IF the commander in chief had not falsely claimed to have called “virtually all” of the families of service members killed, only to — months later — “rush-ship” condolence letters.
IF he had not disparaged war veterans by suggesting that those who suffer from PTSD aren’t strong and can’t handle it.
On the other hand, Trump has “generously” offered clemency to accused and convicted war criminals.
Goldberg attempts to explain Trump’s lack of understanding of – even contempt for– concepts such a heroism, patriotism, service, sacrifice, or just the simple notion of selfless volunteerism.
The “explanations” range from the well-known transactional, materialistic philosophy of Trump: “…anyone who does anything when there’s no direct personal gain to be had is a sucker. There’s no money in serving the nation… talented people who don’t pursue riches are ‘losers,’” to what appears to be “Trump’s pathological fear of appearing to look like a ‘sucker’ himself” as in losing one’s life, being wounded or captured in service of one’s country.

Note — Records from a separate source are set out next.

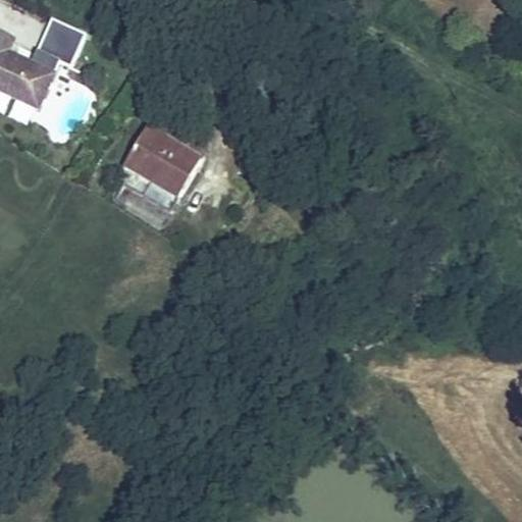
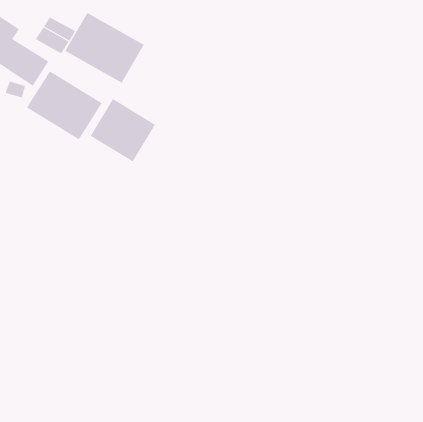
building: none -> [64,12,145,84]
building: none -> [26,70,102,140]

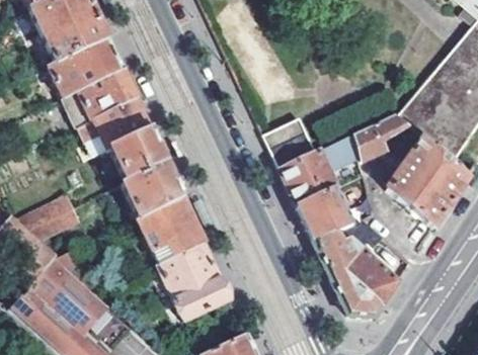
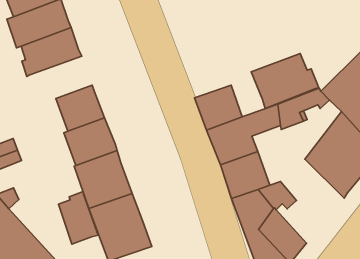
building: none -> [251,54,319,108]
building: [81,99,150,149] -> none
building: none -> [58,192,98,244]

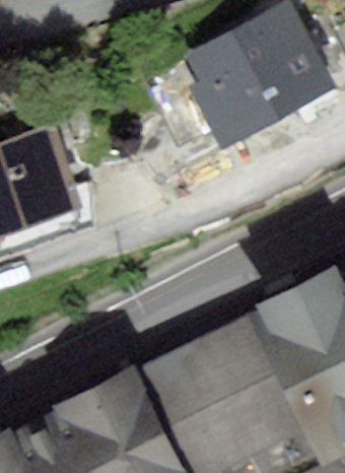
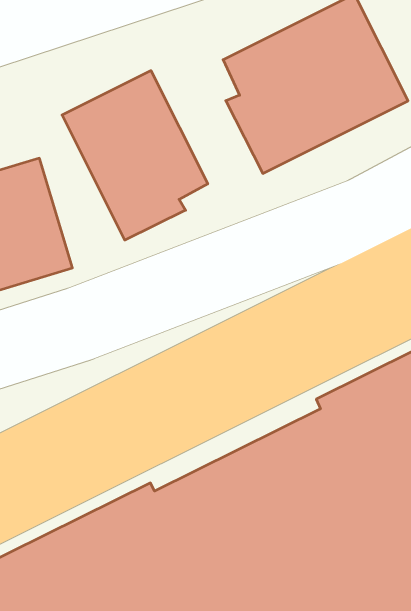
building: none -> [62,71,208,240]

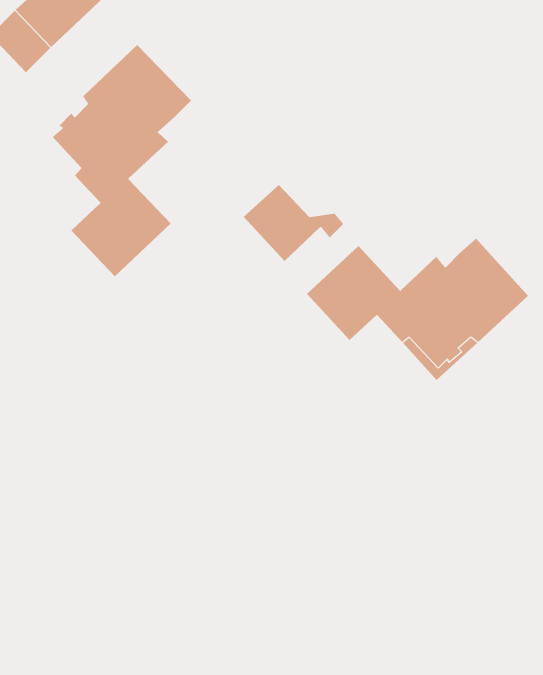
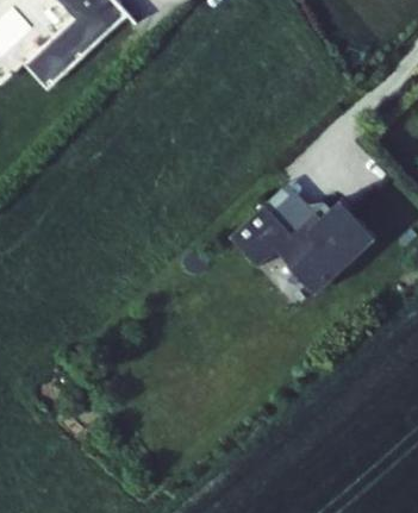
building: [52,44,192,277] -> none
building: [243,184,344,262] -> [264,182,331,233]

Trump’s even earlier disdain for the military is well documented. He dodged the draft during the Vietnam War by “procuring” a medical deferment because of alleged bone spurs in his feet.
It is also apparent according to revelations by family members that Trump threatened to disown one of his own sons if he joined the military and, in a separate account, that “Trump included a provision in a prenuptial agreement that payments to one of his wives would cease if one of his daughters enlisted in the military.”
As Goldberg so accurately observes, “Trump’s understanding of heroism has not evolved since he became president.”
I have had the honor, the privilege and the reward of serving my adopted country for 20 years, proudly in both the enlisted and commissioned ranks, under six presidents — Republican and Democrat.
Never once did I have the feeling that my commander in chief did not have my back, that he did not value my service, that he did not appreciate the minor sacrifices my family and I endured or, especially, that he did not mourn the even bigger sacrifices, including the ultimate, made by so many others. It is what motivated us, it is what kept us going through thick and thin, it is what truly made America great.
Perhaps, these latest, sordid revelations about this aberration we have acting as commander in chief will be forgotten once again as other “bigger and better” scandals take the limelight.
If so, we will have failed all those serving today — and yesterday.
If so, the shame and the ignominious consequences will be on us.
_._
* Fox News is reported to have confirmed some of the “shocking details from the bombshell report in The Atlantic.”
The author is a retired U.S. Air Force officer and a writer.